Deli: Saçmalamıyorum.

Deli: Zaten fazlasıyla vaktini alıyorum,

Deli: Başını şişiriyorum.

Deli: Daha fazlasına gerek yok.

Şoför: Ciddi misin sen şu an?

Şoför: Ciddi ciddi mi yazıyorsun bu mesajları?

Deli: Evet, ciddiyim.

Deli: Sen de biliyorsun söylediklerimin doğru olduğunu.

Deli: Zaten aşırı duygularımla uğraştırıyorum herkesi,

Deli: Şu an derslerimle de uğraştıramam.

Şoför: Sana hiçbir zaman kızamayacağımı düşünürdüm ama

Şoför: Yanılmışım.

Şoför: Sana verdiğim değeri göremiyor musun?

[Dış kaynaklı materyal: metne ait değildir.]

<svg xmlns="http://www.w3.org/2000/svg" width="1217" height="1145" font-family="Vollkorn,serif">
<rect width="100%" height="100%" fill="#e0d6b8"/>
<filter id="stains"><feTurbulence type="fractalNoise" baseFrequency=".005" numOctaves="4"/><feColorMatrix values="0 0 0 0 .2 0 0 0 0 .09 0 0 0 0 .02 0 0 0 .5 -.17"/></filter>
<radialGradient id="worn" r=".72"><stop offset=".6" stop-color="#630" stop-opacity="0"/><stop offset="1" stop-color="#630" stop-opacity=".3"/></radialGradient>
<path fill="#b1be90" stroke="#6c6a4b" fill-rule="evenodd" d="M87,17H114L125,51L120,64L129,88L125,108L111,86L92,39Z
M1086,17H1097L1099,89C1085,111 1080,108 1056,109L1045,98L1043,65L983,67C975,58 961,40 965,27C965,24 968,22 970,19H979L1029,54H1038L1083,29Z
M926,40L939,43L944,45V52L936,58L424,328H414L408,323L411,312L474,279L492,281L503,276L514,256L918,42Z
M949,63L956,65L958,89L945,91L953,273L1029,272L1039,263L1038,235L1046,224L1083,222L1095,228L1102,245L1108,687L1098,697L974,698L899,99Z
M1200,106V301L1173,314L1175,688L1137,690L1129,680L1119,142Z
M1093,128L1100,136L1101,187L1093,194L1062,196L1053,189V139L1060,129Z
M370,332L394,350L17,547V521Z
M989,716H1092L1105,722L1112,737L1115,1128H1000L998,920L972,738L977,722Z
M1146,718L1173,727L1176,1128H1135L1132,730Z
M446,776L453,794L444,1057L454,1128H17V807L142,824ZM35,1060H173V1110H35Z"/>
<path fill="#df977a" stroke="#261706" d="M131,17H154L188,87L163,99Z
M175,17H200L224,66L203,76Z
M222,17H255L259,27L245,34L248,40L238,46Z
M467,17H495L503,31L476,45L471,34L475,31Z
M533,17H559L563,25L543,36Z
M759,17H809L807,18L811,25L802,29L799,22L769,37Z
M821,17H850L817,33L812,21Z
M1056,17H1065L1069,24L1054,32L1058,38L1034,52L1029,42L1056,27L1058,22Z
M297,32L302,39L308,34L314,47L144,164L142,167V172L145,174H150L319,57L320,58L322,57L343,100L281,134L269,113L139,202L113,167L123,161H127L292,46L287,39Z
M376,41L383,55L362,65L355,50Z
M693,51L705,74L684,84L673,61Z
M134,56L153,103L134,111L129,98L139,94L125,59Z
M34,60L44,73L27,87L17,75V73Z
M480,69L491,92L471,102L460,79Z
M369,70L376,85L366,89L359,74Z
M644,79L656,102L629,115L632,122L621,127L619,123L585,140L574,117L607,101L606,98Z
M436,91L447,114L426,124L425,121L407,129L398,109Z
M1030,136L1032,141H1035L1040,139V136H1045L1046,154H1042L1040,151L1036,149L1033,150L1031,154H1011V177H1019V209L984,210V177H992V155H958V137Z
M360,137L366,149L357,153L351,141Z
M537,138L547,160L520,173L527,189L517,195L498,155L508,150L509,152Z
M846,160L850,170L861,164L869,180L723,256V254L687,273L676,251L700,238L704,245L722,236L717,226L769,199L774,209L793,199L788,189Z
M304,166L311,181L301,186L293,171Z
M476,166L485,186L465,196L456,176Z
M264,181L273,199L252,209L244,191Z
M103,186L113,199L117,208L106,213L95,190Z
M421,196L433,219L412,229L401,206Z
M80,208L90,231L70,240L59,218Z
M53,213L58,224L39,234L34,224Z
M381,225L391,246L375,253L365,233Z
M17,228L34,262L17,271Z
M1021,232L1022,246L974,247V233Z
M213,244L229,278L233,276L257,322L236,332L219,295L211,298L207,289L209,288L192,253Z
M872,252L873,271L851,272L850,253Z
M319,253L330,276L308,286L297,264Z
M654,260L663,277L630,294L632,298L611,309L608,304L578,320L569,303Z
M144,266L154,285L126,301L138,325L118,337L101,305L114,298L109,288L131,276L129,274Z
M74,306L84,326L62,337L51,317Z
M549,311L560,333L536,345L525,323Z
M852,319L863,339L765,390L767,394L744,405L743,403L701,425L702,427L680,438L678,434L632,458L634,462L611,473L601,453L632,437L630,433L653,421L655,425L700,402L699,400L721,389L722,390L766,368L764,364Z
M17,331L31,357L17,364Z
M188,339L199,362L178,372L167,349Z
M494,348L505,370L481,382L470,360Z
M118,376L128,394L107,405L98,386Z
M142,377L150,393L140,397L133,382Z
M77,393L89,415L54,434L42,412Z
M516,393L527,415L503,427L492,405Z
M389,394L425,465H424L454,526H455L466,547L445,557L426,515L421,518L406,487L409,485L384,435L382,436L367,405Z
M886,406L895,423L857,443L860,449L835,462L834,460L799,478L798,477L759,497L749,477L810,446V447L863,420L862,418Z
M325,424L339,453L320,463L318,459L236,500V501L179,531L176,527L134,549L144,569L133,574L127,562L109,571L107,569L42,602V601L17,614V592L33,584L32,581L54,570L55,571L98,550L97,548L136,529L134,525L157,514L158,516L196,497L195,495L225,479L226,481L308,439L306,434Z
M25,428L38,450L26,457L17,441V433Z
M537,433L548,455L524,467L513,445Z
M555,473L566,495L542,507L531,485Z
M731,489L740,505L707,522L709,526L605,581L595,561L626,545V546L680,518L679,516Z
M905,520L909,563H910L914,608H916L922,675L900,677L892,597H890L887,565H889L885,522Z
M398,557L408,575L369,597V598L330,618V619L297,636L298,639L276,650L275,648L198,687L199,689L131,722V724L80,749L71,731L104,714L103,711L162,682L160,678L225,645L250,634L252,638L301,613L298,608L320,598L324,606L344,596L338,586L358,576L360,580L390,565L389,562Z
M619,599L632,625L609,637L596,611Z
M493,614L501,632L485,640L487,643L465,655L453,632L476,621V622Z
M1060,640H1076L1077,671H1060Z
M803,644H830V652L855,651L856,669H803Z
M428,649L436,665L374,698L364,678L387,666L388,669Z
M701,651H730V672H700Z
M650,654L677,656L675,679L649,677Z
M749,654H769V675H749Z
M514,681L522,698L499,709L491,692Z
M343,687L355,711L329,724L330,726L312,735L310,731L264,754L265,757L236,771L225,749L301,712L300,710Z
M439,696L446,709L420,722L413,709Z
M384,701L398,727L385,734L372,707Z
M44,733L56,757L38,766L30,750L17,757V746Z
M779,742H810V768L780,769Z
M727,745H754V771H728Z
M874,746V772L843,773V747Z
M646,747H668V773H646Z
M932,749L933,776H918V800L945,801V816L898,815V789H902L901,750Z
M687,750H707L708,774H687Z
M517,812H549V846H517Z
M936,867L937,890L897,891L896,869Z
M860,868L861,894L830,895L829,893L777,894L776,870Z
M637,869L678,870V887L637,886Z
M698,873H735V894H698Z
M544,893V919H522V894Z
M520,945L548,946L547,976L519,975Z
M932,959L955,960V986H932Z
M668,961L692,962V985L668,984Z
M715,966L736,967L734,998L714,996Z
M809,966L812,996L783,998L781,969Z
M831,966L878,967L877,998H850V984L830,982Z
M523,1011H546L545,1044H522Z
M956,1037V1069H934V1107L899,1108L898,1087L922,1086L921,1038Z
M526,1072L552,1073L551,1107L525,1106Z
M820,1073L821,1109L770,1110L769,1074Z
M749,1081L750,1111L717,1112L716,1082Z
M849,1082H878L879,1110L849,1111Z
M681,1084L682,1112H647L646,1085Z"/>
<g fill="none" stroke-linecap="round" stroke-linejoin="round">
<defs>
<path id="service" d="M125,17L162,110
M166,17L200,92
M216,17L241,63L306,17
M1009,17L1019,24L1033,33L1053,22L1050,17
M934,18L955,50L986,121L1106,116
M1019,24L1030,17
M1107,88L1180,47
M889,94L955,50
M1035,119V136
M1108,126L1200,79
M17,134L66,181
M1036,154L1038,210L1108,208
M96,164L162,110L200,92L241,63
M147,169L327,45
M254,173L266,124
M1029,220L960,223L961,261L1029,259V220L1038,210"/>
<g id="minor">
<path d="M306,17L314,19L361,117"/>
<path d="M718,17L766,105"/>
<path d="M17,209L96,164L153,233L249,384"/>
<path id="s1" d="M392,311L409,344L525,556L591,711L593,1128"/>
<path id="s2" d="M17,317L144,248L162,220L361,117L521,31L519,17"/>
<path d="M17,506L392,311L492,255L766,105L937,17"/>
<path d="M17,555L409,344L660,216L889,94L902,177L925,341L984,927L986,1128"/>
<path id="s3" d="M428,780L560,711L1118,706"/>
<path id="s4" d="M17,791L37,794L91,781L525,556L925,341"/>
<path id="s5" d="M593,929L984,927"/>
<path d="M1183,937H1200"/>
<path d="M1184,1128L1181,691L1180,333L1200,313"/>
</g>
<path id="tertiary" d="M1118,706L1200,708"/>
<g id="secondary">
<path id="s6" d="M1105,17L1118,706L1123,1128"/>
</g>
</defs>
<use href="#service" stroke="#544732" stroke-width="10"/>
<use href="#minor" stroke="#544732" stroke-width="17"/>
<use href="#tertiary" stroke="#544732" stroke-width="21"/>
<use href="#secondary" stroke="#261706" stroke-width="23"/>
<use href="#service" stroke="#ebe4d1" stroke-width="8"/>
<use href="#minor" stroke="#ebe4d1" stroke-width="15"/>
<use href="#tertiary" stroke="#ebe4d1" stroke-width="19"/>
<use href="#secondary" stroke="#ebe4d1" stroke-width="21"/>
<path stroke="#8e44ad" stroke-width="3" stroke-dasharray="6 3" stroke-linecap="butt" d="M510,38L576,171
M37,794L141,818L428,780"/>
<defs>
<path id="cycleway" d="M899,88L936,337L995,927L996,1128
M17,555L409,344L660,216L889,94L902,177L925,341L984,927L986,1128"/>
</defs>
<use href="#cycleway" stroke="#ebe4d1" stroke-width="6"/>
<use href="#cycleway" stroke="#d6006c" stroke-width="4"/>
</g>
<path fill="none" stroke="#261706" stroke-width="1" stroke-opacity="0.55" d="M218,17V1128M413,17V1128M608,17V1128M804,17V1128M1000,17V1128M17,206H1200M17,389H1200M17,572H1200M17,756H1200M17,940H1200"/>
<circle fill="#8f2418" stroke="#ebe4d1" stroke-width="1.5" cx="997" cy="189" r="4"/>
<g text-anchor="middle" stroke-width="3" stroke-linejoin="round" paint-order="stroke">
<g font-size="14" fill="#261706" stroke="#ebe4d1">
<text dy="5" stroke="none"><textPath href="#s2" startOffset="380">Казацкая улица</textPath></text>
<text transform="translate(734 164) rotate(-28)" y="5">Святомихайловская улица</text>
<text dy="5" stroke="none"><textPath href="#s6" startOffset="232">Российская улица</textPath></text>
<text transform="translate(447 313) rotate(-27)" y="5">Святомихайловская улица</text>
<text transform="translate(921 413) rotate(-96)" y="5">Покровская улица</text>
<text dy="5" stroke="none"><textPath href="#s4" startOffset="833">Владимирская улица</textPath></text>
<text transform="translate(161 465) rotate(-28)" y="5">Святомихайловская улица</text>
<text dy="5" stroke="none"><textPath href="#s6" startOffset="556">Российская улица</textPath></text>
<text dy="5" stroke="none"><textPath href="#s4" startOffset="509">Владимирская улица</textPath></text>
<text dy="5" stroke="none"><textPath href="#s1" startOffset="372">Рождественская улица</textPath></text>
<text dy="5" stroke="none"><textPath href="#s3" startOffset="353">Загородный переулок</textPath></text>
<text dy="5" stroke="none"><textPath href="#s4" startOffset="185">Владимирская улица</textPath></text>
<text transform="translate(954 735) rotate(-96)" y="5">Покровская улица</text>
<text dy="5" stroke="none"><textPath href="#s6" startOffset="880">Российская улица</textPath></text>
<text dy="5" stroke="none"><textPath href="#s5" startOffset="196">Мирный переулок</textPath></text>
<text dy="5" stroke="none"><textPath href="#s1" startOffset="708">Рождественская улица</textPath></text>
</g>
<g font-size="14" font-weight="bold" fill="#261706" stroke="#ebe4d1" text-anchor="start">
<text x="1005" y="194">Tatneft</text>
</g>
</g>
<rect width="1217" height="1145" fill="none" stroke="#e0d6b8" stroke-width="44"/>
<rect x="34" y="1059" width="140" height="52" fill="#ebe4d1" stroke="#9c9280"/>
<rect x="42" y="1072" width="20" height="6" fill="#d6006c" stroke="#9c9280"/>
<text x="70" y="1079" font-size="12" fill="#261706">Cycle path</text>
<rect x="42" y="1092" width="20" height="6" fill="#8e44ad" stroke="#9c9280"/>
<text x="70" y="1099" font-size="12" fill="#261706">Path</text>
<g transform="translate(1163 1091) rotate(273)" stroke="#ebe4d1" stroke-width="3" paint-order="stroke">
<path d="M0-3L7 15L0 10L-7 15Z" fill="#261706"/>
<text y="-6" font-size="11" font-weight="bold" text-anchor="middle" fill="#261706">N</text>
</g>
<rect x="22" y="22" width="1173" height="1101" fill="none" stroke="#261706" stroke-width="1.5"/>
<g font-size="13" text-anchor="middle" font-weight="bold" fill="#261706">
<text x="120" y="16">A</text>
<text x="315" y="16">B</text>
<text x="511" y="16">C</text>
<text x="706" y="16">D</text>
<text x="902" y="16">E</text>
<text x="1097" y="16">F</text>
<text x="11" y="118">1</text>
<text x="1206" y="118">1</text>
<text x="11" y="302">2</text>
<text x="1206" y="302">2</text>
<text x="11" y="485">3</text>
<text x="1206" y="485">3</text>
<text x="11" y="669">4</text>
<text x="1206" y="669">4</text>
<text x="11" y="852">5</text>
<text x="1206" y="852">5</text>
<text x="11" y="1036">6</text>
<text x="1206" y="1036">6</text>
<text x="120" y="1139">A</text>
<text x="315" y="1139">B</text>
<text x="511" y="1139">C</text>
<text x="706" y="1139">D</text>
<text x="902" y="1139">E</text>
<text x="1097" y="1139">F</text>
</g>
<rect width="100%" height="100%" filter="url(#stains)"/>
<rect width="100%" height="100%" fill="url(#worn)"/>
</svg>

Şoför: Duygularımı ifade edemediğimi biliyorum ama sana açık oldum her zaman,

Şoför: Yine de bir şeyleri belli edemiyorum demek ki.

Deli: Hayır, ondan değil.

Şoför: Neden o zaman?

Şoför: Sana verdiğim değeri biliyorsan neden saçma sapan konuşuyorsun?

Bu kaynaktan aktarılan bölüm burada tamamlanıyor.